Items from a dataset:
━━━━━━━━━━━━━━━━━━━━
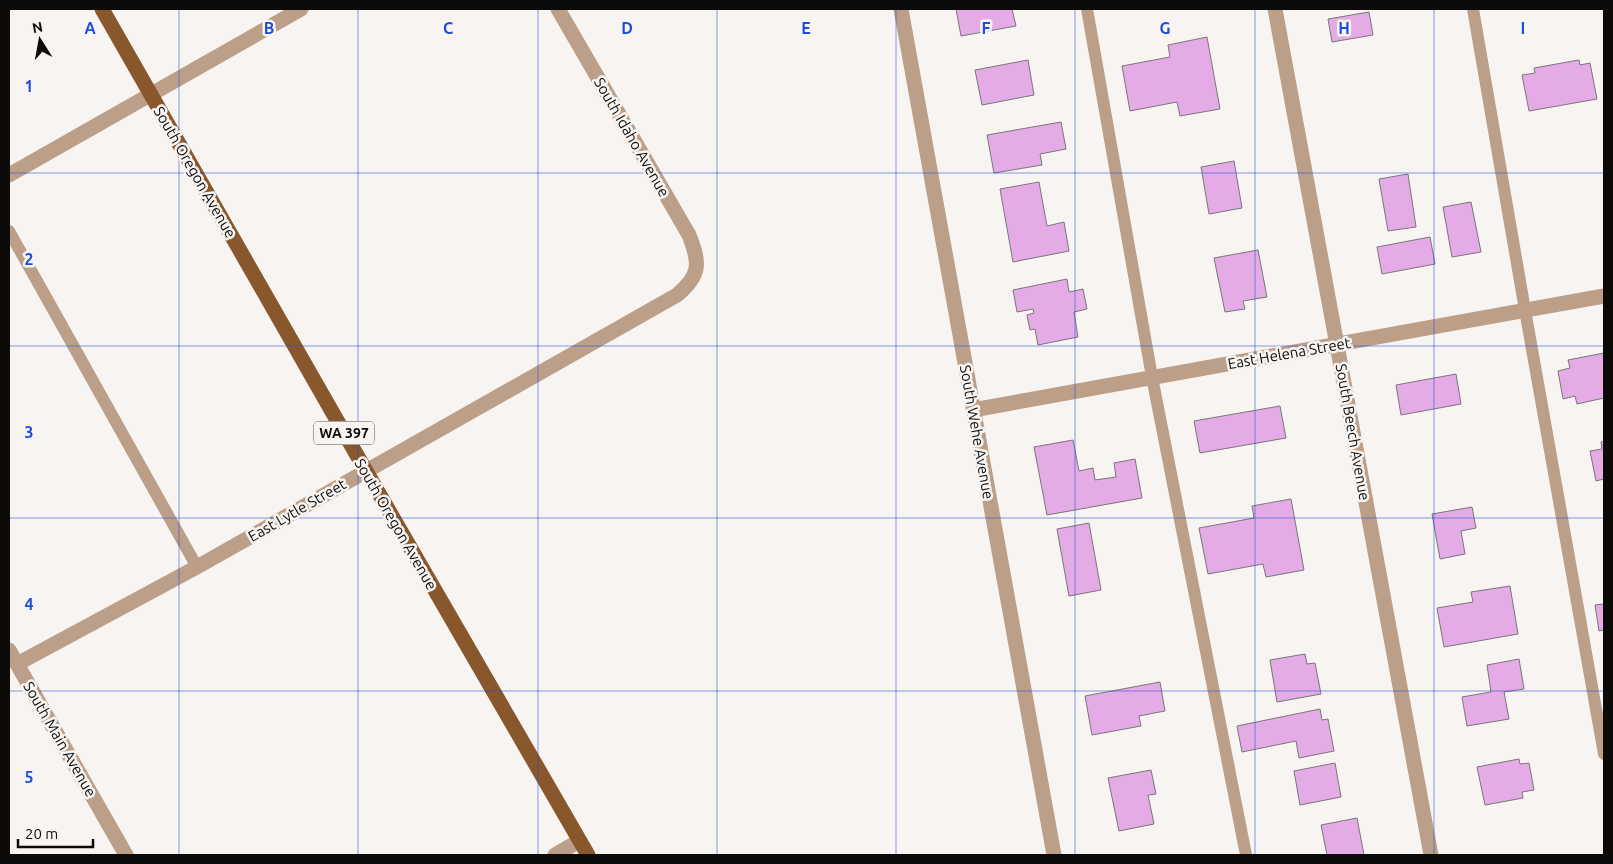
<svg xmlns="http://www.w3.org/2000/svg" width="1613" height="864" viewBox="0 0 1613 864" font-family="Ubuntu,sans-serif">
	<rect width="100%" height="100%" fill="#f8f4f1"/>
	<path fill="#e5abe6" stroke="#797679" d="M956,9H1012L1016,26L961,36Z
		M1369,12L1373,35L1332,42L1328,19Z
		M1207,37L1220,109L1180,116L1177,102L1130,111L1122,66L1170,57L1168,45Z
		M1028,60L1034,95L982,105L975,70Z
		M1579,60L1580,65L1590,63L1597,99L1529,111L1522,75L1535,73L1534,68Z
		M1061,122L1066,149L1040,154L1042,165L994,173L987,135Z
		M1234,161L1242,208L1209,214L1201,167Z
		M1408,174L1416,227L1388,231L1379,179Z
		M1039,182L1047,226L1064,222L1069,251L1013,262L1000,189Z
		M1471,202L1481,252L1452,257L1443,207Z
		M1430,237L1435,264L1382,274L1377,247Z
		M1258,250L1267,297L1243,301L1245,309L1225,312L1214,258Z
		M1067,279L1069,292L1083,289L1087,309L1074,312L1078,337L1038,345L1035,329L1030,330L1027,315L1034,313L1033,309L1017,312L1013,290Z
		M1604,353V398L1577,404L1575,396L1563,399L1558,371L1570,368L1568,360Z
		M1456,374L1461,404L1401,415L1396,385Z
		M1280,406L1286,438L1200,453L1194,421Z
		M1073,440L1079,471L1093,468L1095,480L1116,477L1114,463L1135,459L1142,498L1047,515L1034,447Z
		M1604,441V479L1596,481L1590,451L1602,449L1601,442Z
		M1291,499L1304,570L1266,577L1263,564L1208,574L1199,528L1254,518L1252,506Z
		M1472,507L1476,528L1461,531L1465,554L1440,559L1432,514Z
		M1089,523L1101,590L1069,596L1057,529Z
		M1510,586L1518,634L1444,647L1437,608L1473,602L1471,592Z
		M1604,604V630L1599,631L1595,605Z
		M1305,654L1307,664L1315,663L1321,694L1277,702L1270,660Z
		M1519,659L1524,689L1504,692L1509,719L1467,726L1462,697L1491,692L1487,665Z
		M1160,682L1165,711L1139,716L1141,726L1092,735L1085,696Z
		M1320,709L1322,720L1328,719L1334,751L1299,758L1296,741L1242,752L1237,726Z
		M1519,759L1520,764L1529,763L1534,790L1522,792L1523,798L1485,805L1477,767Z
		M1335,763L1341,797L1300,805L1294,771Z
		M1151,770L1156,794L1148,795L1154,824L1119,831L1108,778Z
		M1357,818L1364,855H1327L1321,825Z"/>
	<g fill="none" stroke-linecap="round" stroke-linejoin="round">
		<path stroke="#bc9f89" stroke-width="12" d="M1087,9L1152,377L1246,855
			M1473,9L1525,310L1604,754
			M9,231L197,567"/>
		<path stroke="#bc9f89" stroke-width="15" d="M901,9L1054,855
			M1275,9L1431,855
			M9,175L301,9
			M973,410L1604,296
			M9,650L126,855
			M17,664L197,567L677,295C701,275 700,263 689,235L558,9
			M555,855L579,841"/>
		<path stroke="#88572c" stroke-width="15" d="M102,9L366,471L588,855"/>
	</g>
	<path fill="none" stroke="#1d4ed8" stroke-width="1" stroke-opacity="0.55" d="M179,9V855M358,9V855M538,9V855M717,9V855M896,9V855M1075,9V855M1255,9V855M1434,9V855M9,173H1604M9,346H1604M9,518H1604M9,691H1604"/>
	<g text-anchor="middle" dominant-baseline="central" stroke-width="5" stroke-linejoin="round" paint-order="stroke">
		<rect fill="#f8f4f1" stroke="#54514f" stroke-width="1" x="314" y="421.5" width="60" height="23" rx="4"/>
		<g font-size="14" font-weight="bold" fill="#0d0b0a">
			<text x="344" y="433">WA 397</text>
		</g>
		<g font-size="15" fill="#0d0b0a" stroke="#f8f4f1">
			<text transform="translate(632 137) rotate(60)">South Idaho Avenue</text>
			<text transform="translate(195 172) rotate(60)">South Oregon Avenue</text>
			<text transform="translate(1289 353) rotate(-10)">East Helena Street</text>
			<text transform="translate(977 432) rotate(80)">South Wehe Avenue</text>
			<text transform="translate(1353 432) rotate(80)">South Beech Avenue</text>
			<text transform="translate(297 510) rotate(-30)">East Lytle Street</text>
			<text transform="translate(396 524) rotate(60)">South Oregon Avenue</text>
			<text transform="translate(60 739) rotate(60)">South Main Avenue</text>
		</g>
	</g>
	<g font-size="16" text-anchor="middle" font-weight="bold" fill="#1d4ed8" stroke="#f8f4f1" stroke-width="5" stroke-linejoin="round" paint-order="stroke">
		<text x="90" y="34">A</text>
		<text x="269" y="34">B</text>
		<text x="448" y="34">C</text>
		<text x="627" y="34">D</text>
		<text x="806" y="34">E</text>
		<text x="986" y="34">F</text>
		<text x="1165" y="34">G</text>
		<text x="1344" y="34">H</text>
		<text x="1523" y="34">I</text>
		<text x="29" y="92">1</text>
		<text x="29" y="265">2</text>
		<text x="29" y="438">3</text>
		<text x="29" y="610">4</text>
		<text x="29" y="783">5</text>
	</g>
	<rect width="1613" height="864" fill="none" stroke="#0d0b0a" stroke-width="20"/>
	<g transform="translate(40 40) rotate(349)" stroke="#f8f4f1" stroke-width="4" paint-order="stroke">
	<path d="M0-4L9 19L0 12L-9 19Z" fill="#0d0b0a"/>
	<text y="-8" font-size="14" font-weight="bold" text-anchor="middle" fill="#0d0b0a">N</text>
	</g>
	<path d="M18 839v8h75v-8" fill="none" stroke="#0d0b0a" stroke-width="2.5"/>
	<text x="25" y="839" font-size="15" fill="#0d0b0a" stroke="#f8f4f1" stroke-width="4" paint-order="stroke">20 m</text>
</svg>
━━━━━━━━━━━━━━━━━━━━
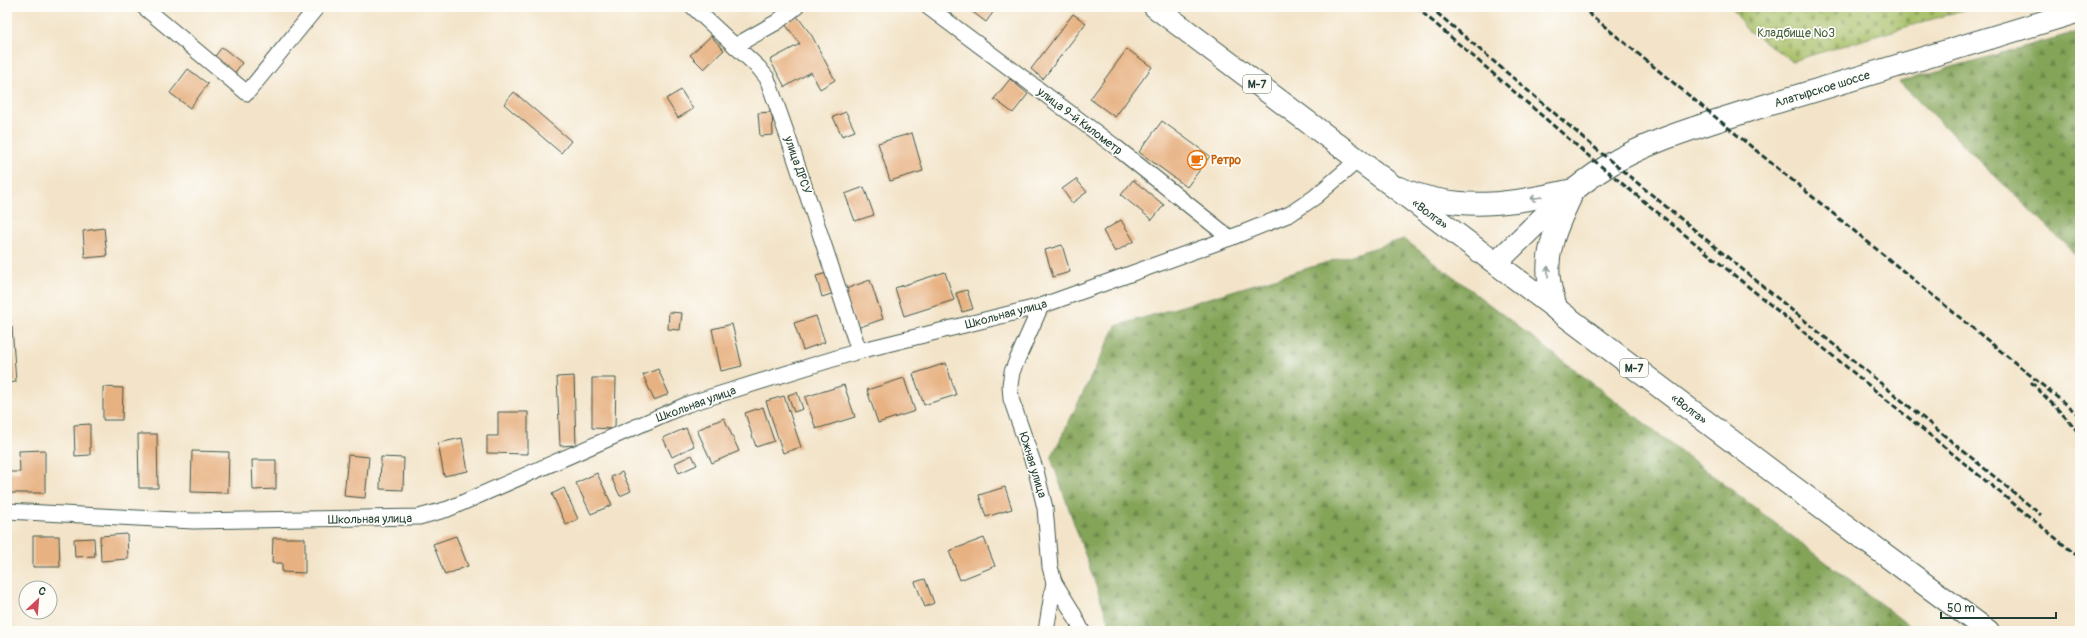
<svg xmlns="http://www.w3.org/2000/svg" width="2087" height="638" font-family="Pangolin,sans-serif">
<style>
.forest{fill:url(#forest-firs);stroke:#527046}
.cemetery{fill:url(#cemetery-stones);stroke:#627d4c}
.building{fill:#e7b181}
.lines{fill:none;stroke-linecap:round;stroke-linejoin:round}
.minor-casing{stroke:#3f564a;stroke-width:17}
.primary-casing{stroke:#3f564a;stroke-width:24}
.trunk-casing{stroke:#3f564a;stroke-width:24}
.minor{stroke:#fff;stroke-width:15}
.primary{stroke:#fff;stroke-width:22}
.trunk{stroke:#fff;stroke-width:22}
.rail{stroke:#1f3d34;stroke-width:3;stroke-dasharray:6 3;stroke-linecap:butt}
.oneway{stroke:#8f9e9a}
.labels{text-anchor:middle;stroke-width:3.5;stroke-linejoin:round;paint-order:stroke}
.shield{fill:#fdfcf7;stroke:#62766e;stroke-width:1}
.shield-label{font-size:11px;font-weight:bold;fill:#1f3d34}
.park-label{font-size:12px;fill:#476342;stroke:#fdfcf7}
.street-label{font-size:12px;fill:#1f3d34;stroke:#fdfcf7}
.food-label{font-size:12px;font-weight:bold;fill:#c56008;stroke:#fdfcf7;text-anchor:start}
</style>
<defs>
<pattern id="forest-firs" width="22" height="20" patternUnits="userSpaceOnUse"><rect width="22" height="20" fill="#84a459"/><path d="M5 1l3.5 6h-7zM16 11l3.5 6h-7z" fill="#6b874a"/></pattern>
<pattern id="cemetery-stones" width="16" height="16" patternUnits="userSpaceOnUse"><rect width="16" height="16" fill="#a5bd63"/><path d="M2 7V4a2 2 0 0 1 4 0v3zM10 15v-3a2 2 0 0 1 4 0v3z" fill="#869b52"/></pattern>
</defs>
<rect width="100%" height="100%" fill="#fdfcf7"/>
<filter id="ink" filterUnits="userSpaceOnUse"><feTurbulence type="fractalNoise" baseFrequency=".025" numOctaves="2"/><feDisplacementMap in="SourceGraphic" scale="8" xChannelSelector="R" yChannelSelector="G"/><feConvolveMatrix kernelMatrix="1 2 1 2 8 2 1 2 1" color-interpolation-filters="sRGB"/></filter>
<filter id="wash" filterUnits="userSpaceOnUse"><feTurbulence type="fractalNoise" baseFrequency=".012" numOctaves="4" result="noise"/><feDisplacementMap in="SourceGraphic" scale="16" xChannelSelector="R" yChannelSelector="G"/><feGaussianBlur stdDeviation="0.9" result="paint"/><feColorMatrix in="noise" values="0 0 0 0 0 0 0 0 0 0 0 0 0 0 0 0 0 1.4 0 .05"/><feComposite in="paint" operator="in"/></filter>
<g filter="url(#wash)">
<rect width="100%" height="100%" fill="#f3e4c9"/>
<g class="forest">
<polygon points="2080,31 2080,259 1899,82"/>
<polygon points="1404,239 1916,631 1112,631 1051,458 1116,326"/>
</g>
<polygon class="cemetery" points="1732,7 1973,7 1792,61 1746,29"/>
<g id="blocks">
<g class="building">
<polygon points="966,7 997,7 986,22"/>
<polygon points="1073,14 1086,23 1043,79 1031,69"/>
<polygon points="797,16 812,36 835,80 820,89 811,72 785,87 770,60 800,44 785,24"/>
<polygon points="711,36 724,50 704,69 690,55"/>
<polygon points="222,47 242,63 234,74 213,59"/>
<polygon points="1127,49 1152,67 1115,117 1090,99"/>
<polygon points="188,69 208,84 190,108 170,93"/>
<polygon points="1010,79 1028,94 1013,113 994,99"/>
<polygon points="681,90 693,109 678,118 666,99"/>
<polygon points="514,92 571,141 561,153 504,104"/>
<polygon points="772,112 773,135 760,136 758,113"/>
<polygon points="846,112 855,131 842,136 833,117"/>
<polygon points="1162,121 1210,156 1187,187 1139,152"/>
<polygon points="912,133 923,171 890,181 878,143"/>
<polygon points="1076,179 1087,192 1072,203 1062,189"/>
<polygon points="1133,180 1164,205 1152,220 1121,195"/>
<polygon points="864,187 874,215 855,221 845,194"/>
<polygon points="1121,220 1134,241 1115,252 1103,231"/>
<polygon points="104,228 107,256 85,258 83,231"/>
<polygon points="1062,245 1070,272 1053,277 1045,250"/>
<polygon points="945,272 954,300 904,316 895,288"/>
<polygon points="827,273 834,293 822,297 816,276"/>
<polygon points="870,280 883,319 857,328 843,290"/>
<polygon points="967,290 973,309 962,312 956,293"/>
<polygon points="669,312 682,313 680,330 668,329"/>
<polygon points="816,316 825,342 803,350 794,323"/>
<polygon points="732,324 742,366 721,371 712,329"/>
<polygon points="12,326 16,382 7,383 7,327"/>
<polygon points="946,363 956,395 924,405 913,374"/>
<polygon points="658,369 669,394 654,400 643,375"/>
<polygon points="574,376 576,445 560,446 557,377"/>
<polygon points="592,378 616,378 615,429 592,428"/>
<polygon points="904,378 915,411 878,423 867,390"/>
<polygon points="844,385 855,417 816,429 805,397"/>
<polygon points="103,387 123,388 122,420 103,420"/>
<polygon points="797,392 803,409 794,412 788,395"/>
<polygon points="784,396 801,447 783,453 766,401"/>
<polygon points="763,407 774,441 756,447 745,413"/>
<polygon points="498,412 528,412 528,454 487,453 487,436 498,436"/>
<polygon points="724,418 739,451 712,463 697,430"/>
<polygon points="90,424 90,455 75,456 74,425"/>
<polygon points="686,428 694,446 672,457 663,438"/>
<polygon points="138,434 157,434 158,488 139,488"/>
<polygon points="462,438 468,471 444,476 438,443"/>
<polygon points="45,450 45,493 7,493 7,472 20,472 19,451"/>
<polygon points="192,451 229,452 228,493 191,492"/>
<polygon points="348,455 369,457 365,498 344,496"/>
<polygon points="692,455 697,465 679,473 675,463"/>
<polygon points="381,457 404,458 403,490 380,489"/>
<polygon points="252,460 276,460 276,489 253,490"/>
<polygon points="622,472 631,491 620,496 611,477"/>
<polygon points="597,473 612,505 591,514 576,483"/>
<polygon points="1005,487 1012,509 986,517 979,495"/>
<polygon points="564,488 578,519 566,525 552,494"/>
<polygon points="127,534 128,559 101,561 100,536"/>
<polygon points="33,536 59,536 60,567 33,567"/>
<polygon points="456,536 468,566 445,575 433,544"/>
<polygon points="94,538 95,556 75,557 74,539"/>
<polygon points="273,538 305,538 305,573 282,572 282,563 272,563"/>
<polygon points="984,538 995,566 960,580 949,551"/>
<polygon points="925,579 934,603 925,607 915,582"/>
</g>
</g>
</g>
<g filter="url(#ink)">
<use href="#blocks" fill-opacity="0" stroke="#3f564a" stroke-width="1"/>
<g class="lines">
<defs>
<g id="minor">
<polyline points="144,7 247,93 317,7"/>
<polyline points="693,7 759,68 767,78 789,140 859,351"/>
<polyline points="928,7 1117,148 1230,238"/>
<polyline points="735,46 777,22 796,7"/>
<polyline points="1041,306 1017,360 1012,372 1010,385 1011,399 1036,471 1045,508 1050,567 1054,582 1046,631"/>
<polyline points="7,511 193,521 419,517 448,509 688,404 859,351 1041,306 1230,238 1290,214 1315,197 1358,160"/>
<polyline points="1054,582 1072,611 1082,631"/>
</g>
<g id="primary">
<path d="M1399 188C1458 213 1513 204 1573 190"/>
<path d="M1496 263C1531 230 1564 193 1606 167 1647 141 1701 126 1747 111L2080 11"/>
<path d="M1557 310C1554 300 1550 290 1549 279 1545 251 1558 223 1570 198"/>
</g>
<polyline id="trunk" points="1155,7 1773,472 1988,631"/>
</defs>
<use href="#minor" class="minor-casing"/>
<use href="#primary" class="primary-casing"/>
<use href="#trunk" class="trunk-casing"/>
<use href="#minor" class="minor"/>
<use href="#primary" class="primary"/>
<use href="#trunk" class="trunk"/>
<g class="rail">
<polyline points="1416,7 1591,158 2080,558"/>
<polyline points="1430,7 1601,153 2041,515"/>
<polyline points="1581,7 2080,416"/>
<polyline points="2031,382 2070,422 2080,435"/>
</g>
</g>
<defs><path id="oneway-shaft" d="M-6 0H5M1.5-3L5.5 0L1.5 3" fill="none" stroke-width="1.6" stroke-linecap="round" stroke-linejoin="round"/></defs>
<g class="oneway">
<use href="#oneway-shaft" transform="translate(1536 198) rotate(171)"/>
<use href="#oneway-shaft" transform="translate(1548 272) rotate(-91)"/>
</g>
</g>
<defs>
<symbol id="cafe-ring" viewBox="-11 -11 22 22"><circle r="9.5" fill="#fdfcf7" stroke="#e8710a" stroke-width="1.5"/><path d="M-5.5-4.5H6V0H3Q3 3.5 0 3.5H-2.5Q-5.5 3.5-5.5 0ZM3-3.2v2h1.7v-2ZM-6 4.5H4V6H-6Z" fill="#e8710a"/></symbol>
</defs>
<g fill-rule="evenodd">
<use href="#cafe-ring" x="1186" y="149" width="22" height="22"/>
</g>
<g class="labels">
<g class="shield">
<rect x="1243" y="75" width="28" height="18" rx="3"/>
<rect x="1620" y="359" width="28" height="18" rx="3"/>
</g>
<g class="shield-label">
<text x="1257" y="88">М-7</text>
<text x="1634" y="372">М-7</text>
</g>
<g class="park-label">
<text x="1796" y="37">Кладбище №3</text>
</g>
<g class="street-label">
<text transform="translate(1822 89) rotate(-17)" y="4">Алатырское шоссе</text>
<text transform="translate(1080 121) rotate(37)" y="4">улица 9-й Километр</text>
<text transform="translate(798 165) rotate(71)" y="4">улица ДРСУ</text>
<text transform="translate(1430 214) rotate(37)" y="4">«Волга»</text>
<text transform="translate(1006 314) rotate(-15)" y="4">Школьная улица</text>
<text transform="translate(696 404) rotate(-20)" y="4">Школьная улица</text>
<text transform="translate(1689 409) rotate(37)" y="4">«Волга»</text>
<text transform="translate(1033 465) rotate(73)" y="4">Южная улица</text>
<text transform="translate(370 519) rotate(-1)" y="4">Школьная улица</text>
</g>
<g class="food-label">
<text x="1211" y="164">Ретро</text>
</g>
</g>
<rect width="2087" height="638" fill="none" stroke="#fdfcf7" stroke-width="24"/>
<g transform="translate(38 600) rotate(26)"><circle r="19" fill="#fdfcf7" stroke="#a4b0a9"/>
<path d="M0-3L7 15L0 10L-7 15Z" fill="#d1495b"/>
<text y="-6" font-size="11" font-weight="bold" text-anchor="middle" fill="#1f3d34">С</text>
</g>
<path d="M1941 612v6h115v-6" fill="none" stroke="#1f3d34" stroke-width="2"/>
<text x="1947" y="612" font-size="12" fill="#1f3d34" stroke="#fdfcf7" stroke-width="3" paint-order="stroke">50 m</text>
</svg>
━━━━━━━━━━━━━━━━━━━━
REQUIRED ACTION
Using the data above, reproduce exactly the lines from the line that contains "M1510,586L1518,634L1444,647L1437,608L1473,602L1471,592Z" through the line that contains "M1275,9L1431,855", including both.

RESPONSE AREA
		M1510,586L1518,634L1444,647L1437,608L1473,602L1471,592Z
		M1604,604V630L1599,631L1595,605Z
		M1305,654L1307,664L1315,663L1321,694L1277,702L1270,660Z
		M1519,659L1524,689L1504,692L1509,719L1467,726L1462,697L1491,692L1487,665Z
		M1160,682L1165,711L1139,716L1141,726L1092,735L1085,696Z
		M1320,709L1322,720L1328,719L1334,751L1299,758L1296,741L1242,752L1237,726Z
		M1519,759L1520,764L1529,763L1534,790L1522,792L1523,798L1485,805L1477,767Z
		M1335,763L1341,797L1300,805L1294,771Z
		M1151,770L1156,794L1148,795L1154,824L1119,831L1108,778Z
		M1357,818L1364,855H1327L1321,825Z"/>
	<g fill="none" stroke-linecap="round" stroke-linejoin="round">
		<path stroke="#bc9f89" stroke-width="12" d="M1087,9L1152,377L1246,855
			M1473,9L1525,310L1604,754
			M9,231L197,567"/>
		<path stroke="#bc9f89" stroke-width="15" d="M901,9L1054,855
			M1275,9L1431,855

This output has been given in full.